The formula \((1-\cos(x))/x^2\) is prone to loss of significance when \(x\) is close to \(0\text{.}\) Rewrite it in a mathematically equivalent way which avoids this issue. Compare the performance of both formulas in Matlab with \(x = 10^{-9}\text{.}\)

Solution

The issue is that \(\cos x\) is close to \(1\) and we subtract it from \(1\text{.}\) The identity

\begin{equation*} (1-\cos x)(1+\cos x) = 1-\cos^2 x = \sin^2 x \end{equation*}

can be used to avoid this issue. According to it,

\begin{equation*} \frac{1-\cos(x)}{x^2} = \frac{\sin^2(x)}{x^2(1+\cos x)} \end{equation*}

There is no loss of significance in the formula on the right.
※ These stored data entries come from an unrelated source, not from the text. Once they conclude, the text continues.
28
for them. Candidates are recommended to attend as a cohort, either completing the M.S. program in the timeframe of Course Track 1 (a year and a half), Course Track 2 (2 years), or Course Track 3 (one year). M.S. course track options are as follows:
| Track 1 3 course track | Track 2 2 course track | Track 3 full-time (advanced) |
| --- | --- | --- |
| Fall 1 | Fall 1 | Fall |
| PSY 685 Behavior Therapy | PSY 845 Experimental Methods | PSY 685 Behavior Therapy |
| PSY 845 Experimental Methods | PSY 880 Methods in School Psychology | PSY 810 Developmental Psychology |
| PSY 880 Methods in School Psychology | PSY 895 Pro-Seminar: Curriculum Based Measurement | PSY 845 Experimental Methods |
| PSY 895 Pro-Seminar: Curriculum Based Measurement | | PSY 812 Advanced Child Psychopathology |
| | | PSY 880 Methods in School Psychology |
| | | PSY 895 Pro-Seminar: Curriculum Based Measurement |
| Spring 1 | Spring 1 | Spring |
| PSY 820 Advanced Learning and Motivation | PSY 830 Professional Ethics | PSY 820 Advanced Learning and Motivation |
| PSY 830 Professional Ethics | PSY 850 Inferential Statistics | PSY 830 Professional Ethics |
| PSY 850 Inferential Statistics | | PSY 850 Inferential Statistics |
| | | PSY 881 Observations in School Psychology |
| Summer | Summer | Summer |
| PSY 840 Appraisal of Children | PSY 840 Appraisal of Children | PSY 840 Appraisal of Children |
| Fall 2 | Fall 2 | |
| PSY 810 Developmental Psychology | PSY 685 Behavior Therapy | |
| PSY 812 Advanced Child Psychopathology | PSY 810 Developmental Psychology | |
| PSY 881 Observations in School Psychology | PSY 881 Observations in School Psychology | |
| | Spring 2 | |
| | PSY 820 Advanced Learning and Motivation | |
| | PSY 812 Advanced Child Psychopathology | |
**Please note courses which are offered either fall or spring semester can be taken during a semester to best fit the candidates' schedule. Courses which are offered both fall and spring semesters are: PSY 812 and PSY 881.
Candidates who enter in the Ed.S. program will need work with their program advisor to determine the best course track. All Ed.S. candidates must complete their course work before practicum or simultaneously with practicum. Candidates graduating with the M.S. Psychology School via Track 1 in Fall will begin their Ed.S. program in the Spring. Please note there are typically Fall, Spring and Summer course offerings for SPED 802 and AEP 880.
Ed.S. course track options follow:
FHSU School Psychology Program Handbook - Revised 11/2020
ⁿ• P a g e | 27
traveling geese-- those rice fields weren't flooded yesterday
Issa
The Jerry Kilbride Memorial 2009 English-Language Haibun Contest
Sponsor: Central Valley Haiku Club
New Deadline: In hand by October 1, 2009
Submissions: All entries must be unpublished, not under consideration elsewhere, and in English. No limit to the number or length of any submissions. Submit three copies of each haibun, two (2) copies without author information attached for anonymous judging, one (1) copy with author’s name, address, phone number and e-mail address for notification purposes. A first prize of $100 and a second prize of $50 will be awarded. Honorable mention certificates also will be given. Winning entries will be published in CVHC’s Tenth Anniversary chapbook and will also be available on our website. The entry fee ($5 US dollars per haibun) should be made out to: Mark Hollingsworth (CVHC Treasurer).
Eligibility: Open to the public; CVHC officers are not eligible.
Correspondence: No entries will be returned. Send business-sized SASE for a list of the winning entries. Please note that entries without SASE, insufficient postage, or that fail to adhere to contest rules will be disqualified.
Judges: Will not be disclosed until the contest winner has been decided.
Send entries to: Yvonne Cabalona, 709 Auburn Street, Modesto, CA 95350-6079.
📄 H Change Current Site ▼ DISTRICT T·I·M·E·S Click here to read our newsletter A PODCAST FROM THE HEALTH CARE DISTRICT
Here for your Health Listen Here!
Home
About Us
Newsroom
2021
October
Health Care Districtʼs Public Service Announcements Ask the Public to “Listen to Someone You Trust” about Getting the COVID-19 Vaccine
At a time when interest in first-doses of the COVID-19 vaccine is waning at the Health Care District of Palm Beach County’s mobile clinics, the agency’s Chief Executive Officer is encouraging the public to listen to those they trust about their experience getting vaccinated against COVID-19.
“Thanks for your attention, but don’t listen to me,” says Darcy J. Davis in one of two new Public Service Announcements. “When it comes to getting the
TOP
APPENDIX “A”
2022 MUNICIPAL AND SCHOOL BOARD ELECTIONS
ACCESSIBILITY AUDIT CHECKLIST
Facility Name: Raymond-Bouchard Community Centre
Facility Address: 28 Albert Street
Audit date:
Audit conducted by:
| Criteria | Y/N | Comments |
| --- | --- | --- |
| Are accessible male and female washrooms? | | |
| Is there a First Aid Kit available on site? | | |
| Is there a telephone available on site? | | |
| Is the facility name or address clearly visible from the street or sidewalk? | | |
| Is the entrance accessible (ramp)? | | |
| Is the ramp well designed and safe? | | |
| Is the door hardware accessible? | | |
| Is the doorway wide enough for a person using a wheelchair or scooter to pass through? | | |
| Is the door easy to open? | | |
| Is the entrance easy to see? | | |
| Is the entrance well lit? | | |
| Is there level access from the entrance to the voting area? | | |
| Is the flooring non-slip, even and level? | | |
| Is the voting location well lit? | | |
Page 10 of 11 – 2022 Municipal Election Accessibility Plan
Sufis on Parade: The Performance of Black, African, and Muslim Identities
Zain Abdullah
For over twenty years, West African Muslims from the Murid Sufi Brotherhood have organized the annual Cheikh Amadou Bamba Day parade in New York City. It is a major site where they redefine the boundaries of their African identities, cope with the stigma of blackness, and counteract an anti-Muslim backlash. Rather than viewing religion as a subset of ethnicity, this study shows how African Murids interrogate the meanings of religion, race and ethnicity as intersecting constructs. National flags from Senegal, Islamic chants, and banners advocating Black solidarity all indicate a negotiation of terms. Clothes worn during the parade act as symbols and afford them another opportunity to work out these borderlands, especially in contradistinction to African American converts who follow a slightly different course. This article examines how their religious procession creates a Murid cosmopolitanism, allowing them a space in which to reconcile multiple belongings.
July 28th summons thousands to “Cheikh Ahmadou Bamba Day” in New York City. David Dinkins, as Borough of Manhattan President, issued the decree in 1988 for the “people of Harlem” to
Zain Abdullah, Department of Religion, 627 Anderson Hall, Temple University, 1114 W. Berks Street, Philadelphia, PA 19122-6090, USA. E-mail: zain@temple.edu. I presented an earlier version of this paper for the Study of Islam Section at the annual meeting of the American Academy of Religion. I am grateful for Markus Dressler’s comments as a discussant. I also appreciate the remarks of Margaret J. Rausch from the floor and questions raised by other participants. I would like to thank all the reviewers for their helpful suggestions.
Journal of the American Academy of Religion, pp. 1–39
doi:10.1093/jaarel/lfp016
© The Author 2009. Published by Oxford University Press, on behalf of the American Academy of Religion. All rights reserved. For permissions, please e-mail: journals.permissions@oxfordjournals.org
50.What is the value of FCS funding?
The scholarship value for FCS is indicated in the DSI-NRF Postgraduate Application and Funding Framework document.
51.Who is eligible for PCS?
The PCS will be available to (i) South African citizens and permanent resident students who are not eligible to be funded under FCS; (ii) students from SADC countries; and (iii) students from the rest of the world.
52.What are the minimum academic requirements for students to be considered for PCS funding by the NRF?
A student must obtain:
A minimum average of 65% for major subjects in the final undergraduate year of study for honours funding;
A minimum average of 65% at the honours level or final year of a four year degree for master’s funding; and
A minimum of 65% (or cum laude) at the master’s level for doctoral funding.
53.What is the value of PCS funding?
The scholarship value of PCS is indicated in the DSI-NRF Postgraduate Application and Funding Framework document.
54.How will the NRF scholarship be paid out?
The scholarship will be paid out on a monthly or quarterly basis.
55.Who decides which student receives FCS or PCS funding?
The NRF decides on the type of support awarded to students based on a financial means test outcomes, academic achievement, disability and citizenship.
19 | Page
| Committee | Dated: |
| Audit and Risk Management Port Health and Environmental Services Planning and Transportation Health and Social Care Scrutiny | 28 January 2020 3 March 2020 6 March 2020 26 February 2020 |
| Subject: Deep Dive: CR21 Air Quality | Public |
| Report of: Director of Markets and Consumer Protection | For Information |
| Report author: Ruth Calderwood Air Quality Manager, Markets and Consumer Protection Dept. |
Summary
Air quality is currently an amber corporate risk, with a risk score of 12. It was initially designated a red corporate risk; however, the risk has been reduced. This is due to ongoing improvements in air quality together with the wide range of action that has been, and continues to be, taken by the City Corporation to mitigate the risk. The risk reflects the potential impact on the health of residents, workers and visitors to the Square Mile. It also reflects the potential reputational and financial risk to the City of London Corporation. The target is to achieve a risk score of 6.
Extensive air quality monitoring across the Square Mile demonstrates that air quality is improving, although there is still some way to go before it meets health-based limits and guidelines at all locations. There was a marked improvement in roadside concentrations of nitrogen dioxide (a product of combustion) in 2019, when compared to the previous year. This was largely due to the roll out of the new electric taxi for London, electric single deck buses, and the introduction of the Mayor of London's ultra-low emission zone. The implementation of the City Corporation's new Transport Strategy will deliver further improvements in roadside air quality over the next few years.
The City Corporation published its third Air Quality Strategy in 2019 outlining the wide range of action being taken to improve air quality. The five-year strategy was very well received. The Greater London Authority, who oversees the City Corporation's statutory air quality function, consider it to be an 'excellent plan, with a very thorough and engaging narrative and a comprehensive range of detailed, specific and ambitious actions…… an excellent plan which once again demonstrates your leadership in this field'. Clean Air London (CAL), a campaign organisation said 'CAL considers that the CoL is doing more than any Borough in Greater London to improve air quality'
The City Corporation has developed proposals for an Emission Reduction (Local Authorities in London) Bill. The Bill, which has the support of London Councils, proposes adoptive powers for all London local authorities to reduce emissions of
Compare in Matlab:

f = @(x) (1-cos(x))/x^2;
g = @(x) sin(x)^2/(x^2*(1+cos(x)));
disp(f(1e-9))
disp(g(1e-9))

The first formula produces \(0\text{,}\) the second produces \(0.5\text{.}\) The second value is correct. Indeed,

\begin{equation*} \frac{1-\cos(x)}{x^2} \to \frac12 \quad \text{as } x\to 0 \end{equation*}

Consider the function \(f(x) = \sin x\) on the interval \([0, 5]\text{.}\) Compare the accuracy of the three approximations to its derivative ((12.1.1), (12.3.1), (12.4.4)) by plotting the error for each of them on the logarithmic scale (with semilogy). Use \(h = 0.1\text{.}\)

Solution
f = @(x) sin(x);
fp = @(x) cos(x);

x = linspace(0, 5, 500);
h = 0.1;
orig = (f(x+h) - f(x))/h;
symm = (f(x+h) - f(x-h))/(2*h);
extr = 2*(f(x+h) - f(x-h))/(3*h) - (f(x+2*h) - f(x-2*h))/(12*h);
exact = fp(x);

semilogy(x, abs(orig-exact), x, abs(symm-exact), x, abs(extr-exact))
legend('original', 'symmetric', 'extrapolated')

The result indicates that the error is about \(10^{-1}\) for the original formula (from the definition of derivative), about \(10^{-3}\) for the symmetric formula, and about \(10^{-6}\) for the extrapolated formula.

As we see in Example 12.5.2, the size of error suddently becomes much smaller in certain parts of the interval. What is special about those places that makes the approximation more accurate?

Hint

Recall the connection with Taylor series: the error term involves derivatives of higher order.